> [BRIEF]: Report every line of the material that contains the string "Management".

> [DATASET ENTRIES]:
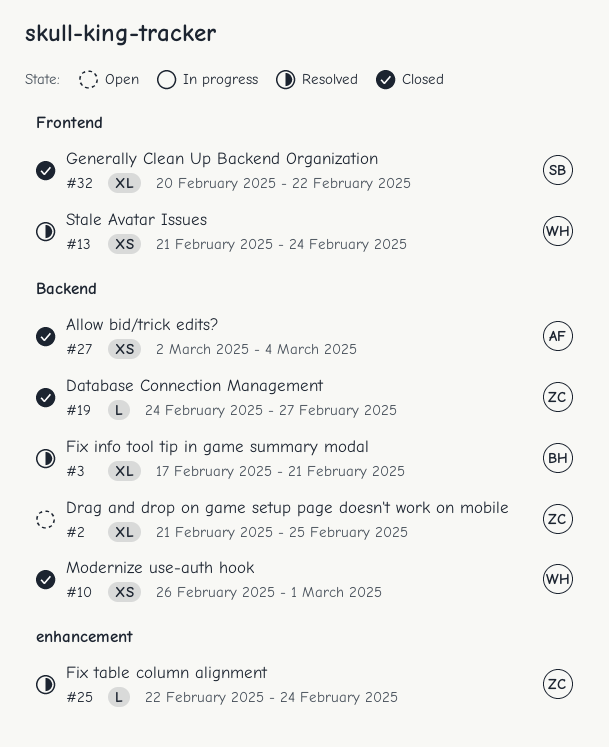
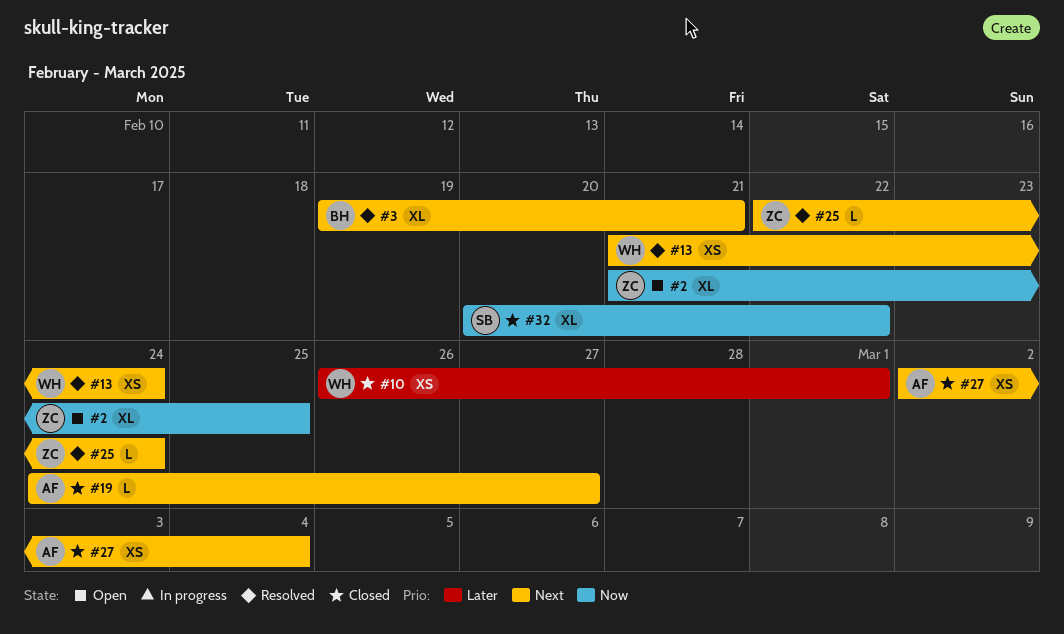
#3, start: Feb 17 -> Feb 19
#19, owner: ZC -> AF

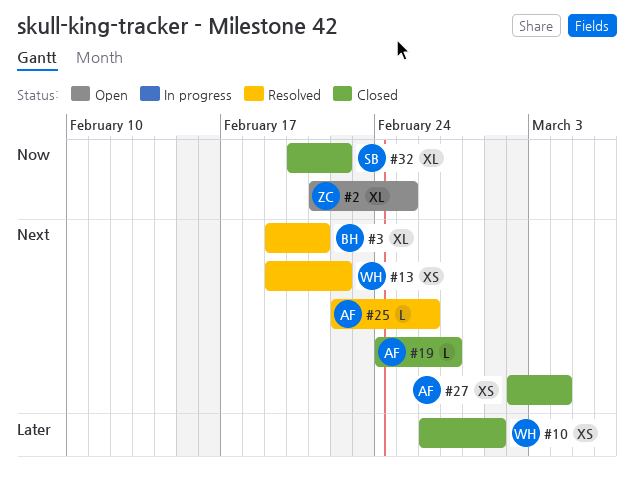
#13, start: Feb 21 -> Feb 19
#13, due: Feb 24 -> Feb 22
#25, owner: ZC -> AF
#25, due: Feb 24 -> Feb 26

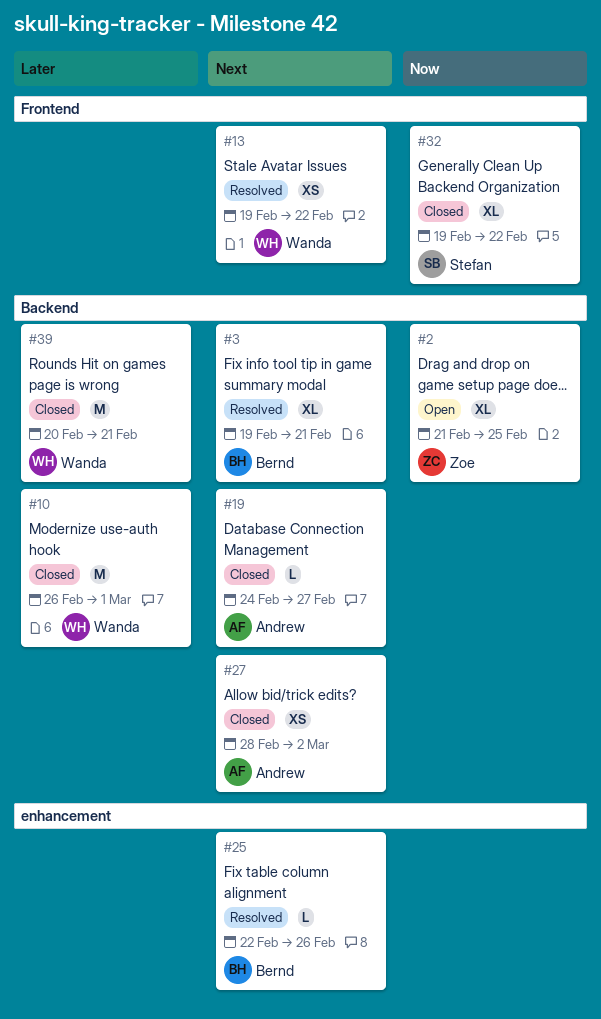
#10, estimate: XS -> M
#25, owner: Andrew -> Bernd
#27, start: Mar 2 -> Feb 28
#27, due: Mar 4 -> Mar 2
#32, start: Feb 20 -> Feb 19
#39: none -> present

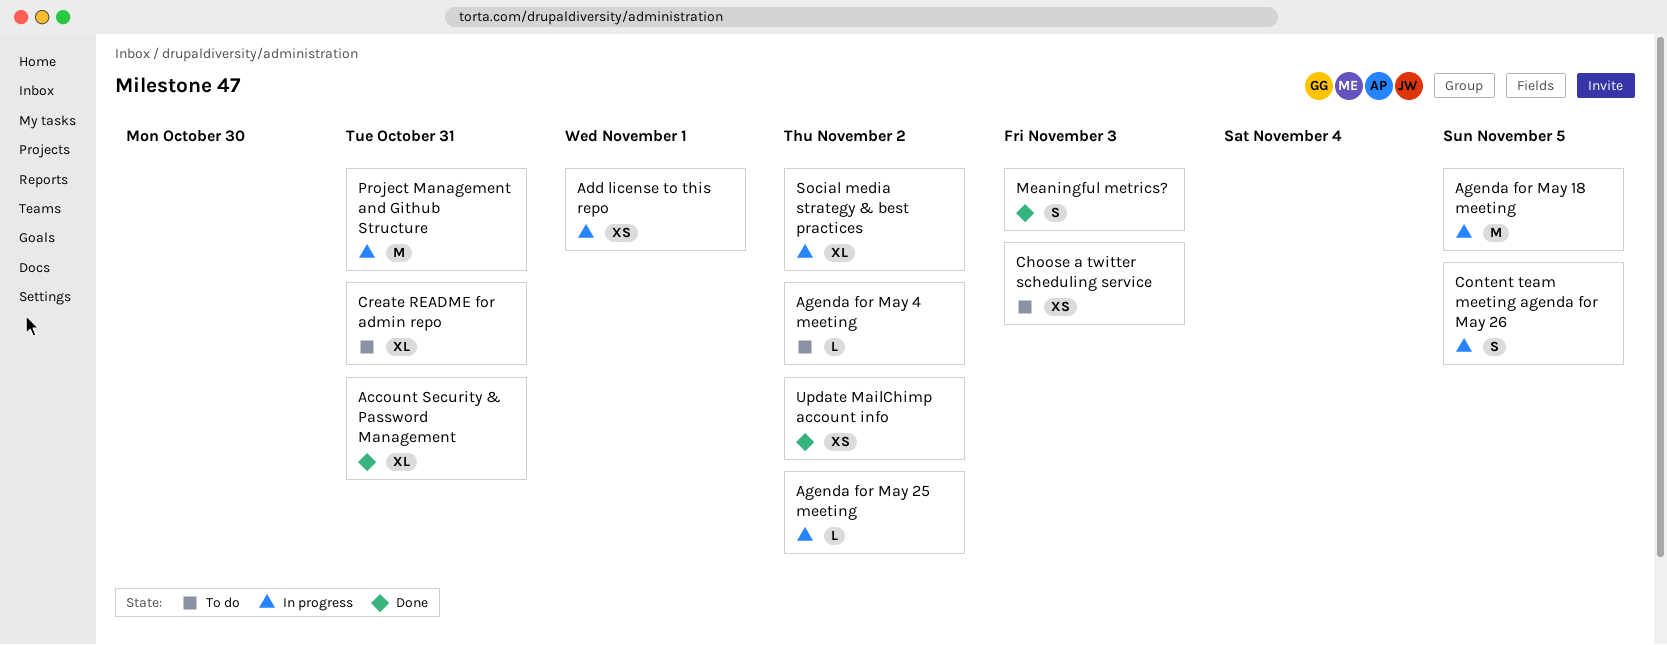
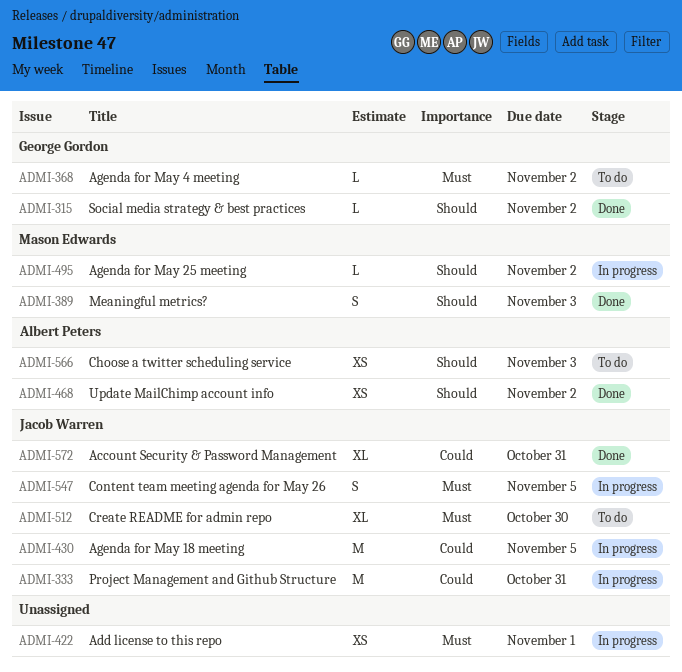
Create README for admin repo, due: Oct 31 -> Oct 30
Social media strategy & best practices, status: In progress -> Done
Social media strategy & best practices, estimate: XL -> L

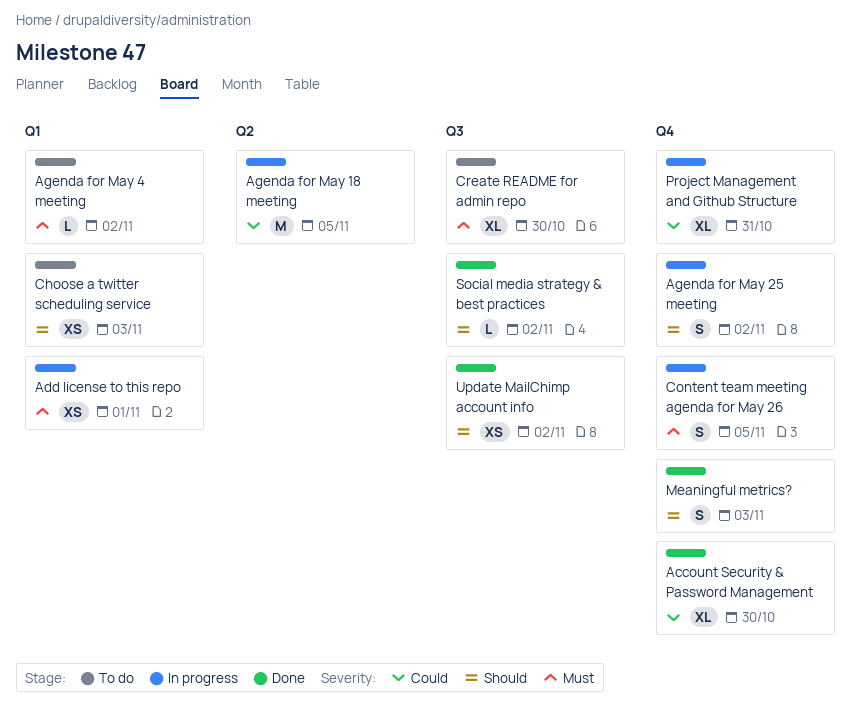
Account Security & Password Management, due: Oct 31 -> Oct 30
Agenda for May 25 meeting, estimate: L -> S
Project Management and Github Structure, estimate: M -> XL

> [WORKED SOLUTION]:
Account Security & Password Management, due: Oct 31 -> Oct 30
Project Management and Github Structure, estimate: M -> XL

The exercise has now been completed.